Material provided below:

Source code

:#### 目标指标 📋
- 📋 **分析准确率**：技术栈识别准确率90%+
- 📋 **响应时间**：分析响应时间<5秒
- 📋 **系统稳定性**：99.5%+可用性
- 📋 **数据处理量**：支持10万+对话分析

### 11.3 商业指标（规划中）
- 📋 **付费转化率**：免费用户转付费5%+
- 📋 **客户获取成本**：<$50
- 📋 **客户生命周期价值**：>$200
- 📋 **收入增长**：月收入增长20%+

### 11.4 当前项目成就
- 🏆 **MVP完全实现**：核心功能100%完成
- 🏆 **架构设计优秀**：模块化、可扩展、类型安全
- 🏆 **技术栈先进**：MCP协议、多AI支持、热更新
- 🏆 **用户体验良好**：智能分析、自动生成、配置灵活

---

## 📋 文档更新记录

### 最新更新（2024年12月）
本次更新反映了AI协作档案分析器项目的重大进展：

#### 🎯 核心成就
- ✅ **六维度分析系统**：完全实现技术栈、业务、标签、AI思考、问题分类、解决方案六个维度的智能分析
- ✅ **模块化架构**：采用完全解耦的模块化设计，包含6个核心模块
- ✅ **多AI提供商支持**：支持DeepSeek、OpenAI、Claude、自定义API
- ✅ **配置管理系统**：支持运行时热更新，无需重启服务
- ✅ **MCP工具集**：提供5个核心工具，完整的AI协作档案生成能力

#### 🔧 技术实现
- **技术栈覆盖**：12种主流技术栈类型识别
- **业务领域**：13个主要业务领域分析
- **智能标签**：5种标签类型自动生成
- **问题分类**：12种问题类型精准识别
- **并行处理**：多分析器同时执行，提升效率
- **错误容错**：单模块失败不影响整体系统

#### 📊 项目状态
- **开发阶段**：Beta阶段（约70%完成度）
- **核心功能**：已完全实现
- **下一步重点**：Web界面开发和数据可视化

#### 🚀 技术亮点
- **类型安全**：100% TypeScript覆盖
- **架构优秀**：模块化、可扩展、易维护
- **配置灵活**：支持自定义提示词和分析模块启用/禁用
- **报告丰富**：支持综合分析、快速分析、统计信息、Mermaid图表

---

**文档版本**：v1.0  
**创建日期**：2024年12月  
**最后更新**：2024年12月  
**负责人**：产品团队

End of Material provided.

### Exercise goal
Reproduce verbatim the stretch of lines beginning with the one containing "- **开发阶段**：Beta阶段（约70%完成度）" and ending at the close of the entries above.

### Finished exercise
- **开发阶段**：Beta阶段（约70%完成度）
- **核心功能**：已完全实现
- **下一步重点**：Web界面开发和数据可视化

#### 🚀 技术亮点
- **类型安全**：100% TypeScript覆盖
- **架构优秀**：模块化、可扩展、易维护
- **配置灵活**：支持自定义提示词和分析模块启用/禁用
- **报告丰富**：支持综合分析、快速分析、统计信息、Mermaid图表

---

**文档版本**：v1.0  
**创建日期**：2024年12月  
**最后更新**：2024年12月  
**负责人**：产品团队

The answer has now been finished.